[TASK DESCRIPTION] If a line in the data below includes the string "ankle", please return a copy of it.

[Start of section]

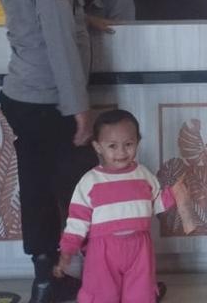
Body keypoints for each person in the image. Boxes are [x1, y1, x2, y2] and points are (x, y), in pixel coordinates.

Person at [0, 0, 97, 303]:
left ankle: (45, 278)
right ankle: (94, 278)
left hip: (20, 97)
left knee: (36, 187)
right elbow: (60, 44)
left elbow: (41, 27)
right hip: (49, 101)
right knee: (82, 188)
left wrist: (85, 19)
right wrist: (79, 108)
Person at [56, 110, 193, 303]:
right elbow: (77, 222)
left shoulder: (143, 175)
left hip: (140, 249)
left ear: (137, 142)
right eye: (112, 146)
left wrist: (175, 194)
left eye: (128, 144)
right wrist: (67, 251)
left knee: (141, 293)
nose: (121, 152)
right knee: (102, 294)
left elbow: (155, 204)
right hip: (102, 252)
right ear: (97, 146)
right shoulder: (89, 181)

[End of section]
[Start of section]

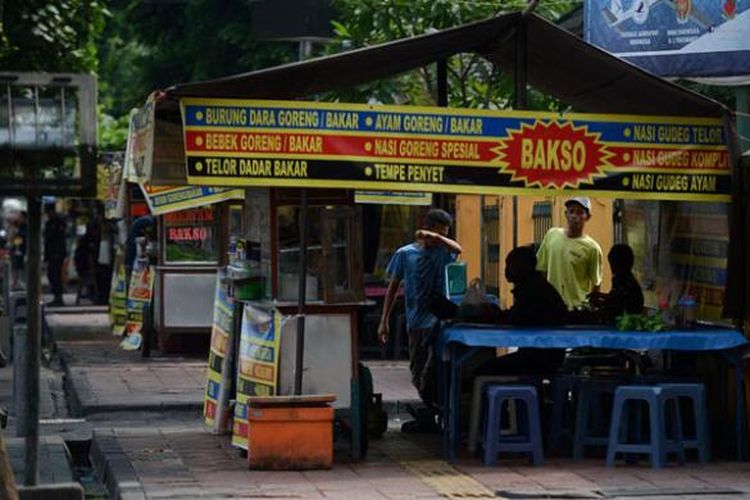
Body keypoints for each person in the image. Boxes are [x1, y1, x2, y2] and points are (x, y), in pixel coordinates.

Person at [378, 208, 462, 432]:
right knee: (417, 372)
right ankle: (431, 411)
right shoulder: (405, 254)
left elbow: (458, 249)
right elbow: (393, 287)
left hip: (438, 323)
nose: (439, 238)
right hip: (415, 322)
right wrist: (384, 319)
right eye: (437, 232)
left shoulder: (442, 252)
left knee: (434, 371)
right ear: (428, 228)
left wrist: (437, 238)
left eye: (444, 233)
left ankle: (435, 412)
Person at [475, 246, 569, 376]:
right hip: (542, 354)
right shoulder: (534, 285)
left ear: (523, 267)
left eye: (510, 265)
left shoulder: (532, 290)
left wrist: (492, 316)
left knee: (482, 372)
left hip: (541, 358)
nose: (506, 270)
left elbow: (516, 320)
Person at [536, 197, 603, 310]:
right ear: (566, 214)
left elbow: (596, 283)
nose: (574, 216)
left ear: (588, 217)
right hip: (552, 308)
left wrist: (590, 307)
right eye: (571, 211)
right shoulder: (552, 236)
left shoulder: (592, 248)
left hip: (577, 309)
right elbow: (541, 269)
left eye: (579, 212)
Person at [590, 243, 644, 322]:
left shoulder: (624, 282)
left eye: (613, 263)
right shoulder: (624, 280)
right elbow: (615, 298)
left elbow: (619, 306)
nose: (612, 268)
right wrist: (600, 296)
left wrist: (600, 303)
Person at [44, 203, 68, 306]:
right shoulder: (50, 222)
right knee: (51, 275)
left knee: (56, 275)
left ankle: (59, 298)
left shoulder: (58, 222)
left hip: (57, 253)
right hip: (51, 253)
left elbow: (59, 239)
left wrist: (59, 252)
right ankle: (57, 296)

[End of section]

[TASK RESPONSE]
left ankle: (45, 278)
right ankle: (94, 278)
right ankle: (431, 411)
left ankle: (435, 412)
left ankle: (59, 298)
right ankle: (57, 296)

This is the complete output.